> REQUIRED ACTION 1
In the article on Ebola recovery pledges, retype the passage starting at "Ebola recovery effort" and ending at "separate sub-regional plan.".
> REQUIRED ACTION 2
Name every country the Ebola recovery article says the pledges are meant to help.
> REQUIRED ACTION 3
Continue the article on Ebola recovery pledges at the UN from its last sentence.

Ebola recovery effort receives $3.4B at UN: 7 biggest pledges

Roughly $3.4 billion in pledges were made recently at the United Nations to help Liberia, Sierra Leone and Guinea eradicate Ebola and begin rebuilding health systems and economies that were devastated by the outbreak, according to a Reuters report.

Previously, the United Nations announced that $3.2 billion was needed to support the three countries' national recovery plans for the next two years, and Liberia's President Ellen Johnson-Sirleaf estimated $4 billion was required to cover a separate sub-regional plan.

Following a preliminary tally of pledges taken on Friday, Helen Clark, head of the U.N. Development Programme, estimated the total amount now allocated for Ebola recovery is more than $5 billion thus far, which she described as "a great start," according to the report.

> EXCERPTED RECORDS
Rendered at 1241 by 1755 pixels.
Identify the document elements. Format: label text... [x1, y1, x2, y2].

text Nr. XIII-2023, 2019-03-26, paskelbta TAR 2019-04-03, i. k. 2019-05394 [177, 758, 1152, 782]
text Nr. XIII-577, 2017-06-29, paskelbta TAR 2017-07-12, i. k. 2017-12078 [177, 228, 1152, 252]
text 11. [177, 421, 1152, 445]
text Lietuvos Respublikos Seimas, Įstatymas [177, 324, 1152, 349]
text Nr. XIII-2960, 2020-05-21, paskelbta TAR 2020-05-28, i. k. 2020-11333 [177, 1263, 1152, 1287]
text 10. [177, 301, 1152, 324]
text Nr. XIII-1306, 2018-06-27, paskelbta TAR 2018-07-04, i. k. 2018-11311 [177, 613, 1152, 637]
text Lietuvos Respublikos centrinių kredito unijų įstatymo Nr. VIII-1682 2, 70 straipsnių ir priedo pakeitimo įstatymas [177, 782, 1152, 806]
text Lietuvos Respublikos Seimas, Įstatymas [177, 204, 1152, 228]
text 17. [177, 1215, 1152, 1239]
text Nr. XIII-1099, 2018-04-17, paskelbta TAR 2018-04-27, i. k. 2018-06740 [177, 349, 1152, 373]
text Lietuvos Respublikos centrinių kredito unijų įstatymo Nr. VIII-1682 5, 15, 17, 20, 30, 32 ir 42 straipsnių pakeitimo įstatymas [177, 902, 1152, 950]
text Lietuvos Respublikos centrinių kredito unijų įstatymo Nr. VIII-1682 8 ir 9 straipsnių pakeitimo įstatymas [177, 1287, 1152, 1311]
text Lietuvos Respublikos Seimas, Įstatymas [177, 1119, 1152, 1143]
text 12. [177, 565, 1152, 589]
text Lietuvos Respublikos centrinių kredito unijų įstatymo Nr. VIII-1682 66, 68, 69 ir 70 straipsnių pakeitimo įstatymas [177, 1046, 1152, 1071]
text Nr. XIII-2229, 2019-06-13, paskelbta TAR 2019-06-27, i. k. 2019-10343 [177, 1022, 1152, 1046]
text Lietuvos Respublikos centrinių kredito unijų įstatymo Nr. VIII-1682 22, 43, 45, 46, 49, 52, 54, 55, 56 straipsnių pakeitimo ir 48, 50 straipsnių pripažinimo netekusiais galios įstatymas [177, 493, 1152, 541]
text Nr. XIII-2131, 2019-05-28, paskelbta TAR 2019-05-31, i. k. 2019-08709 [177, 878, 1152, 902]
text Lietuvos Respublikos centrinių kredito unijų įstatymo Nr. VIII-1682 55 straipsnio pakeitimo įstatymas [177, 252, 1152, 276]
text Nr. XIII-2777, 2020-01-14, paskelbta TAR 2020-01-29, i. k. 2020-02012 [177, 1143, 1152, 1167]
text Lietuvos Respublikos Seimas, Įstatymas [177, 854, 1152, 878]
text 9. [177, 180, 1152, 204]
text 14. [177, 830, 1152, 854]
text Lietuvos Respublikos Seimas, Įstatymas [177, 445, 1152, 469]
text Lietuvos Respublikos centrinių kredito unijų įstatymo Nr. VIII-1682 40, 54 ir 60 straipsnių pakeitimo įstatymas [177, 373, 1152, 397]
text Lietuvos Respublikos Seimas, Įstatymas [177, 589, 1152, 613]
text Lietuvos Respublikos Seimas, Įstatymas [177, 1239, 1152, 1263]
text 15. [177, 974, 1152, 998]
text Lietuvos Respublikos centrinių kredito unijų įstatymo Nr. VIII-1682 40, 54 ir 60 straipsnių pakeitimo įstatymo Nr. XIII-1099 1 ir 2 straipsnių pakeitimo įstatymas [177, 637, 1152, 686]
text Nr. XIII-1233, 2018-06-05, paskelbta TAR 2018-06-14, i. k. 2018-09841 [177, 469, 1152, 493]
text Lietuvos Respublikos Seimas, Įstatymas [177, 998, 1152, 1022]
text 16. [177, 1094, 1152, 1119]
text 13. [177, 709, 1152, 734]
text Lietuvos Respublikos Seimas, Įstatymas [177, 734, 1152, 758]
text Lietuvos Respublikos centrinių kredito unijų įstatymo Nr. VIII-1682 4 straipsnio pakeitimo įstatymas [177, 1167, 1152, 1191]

> ANSWER SECTION 1
Ebola recovery effort receives $3.4B at UN: 7 biggest pledges

Roughly $3.4 billion in pledges were made recently at the United Nations to help Liberia, Sierra Leone and Guinea eradicate Ebola and begin rebuilding health systems and economies that were devastated by the outbreak, according to a Reuters report.

Previously, the United Nations announced that $3.2 billion was needed to support the three countries' national recovery plans for the next two years, and Liberia's President Ellen Johnson-Sirleaf estimated $4 billion was required to cover a separate sub-regional plan.

> ANSWER SECTION 2
Liberia, Sierra Leone, Guinea

> ANSWER SECTION 3
Additionally, President Johnson-Sirleaf appealed for international donors to cancel debt owed by the West African nations in a press conference, saying, "The world as a whole has a great stake in how we together respond to this global threat. Diseases, just like terrorism, know no national boundaries."

Some of the largest pledges made at the meeting came from:

  • The African Development Bank — $745 million
  • The World Bank — $650 million
  • The European Union — $500 million
  • Britain — $381 million
  • The Islamic Development Bank — $360 million
  • The United States — $266 million; and
  • Germany — $220 million

The U.N. meeting and pledges followed the re-emergence of Ebola in Liberia last week.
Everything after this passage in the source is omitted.